Request Review of draft-ietf-rtgwg-enterprise-pa-multihoming
Requested revision No specific revision (document currently at 12)
Type Last Call Review
Team General Area Review Team (Gen-ART) (genart)
Deadline 2019-06-04
Requested 2019-05-21
Authors Fred Baker , Chris Bowers , Jen Linkova
I-D last updated 2019-06-04
Completed reviews Rtgdir Last Call review of -07 by Nicolai Leymann (diff)
Genart Last Call review of -08 by Pete Resnick (diff)
Tsvart Last Call review of -08 by Michael Tüxen (diff)
Assignment Reviewer Pete Resnick
State Completed
Request Last Call review on draft-ietf-rtgwg-enterprise-pa-multihoming by General Area Review Team (Gen-ART) Assigned
Posted at https://mailarchive.ietf.org/arch/msg/gen-art/B7b1iilJw69JefWiDFcolYWJZ6Q
Reviewed revision 08 (document currently at 12)
Result Almost ready
Completed 2019-06-04
review-ietf-rtgwg-enterprise-pa-multihoming-08-genart-lc-resnick-2019-06-04-00
I am the assigned Gen-ART reviewer for this draft. The General Area
Review Team (Gen-ART) reviews all IETF documents being processed
by the IESG for the IETF Chair.  Please treat these comments just
like any other last call comments.

For more information, please see the FAQ at

<https://trac.ietf.org/trac/gen/wiki/GenArtfaq>.

Document: draft-ietf-rtgwg-enterprise-pa-multihoming-08
Reviewer: Pete Resnick
Review Date: 2019-06-04
IETF LC End Date: 2019-06-04
IESG Telechat date: Not scheduled for a telechat

Summary: Almost Ready.

I found this overall to be an excellent document with clear technical
explanations that even an upper-layer knucklehead like me could understand.
However, there a couple of issues could use more discussion. I put them as
"Minor issues", in that they're not showstoppers, but I do think they're
important and hope you'll be able to address them.

Major issues:

None.

Minor issues:

Throughout, but particularly in section 5, this document refers to "hosts"
doing address selection. To be fair, so does RFC 6724, but 6724 is referring to
*default* address selection. In reality, *applications* do address selection on
a host; the host stack will only do address selection if the application
requests a default address. That works well for the scenarios in 6724, but in
this document, for example section 5.2.3, I'm not so sure. The idea that a host
would receive an ICMP destination unreachable and re-arrange its address
selection seems at least an incomplete picture: An application with a (normal,
non-multi-path) TCP connection to a remote application is not able to "try
another source address to reach the destination"; the source address is already
set for that TCP connection, so the only choice is to close the connection
entirely. If the application chooses to re-establish the connection with a
default address, yes, the host stack could then give a new default address back
to the application, but this is hardly the dynamic and quickly adjusting
process that the document seems to be envisioning.
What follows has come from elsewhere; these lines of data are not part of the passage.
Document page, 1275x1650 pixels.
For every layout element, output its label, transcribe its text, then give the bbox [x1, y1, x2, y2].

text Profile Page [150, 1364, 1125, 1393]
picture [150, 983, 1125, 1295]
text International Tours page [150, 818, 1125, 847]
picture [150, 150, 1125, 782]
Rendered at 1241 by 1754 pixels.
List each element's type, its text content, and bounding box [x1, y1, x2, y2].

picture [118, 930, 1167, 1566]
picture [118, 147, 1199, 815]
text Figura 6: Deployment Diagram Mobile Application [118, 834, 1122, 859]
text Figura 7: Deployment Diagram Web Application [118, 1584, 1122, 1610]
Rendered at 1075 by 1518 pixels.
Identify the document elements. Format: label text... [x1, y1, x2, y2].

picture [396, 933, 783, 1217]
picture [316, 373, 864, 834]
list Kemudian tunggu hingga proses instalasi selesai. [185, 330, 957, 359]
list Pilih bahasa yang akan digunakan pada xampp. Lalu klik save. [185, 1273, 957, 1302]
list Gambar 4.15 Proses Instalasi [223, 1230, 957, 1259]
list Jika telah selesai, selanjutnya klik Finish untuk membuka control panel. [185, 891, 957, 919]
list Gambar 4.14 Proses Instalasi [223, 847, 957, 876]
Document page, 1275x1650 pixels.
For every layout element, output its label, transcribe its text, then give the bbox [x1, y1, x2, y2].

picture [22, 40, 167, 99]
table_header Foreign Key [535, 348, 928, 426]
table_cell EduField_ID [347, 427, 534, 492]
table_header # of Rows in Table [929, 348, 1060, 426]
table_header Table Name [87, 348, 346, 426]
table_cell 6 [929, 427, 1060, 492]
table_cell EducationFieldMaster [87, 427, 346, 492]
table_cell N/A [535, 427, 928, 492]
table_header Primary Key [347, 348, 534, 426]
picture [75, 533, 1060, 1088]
I don't think the above invalidates the core of the document or requires some
grand rewrite. But I do think some clarification is in order, saying that the
mechanisms described help with the *default* address selection, and some short
discussion of the limitations for what applications can (and more importantly
cannot) do with these mechanisms would be useful.

My suspicion is that section 7.3 underestimates the availability (current and
future) of multipath transport. Apple is using it now in production, and Linux
already has it in their implementation. I think this is actually a reasonable
possible solution in the future, and I would be a little more optimistic than
the WG in this section.

Nits/editorial comments:

Two editorial bits in section 1:

   This document defines routing requirements for enterprise multihoming
   using provider-assigned IPv6 addresses.  We have made no attempt to
   write these requirements in a manner that is agnostic to potential
   solutions.  Instead, this document focuses on the following general
   class of solutions.

Is that second sentence right? If you are giving a general class of solutions,
that seems agnostic to the particular solution. Just a bit confusing.

   A host SHOULD be able respond dynamically...

Do you mean "is expected to" instead of "SHOULD"? "SHOULD" seems overdone.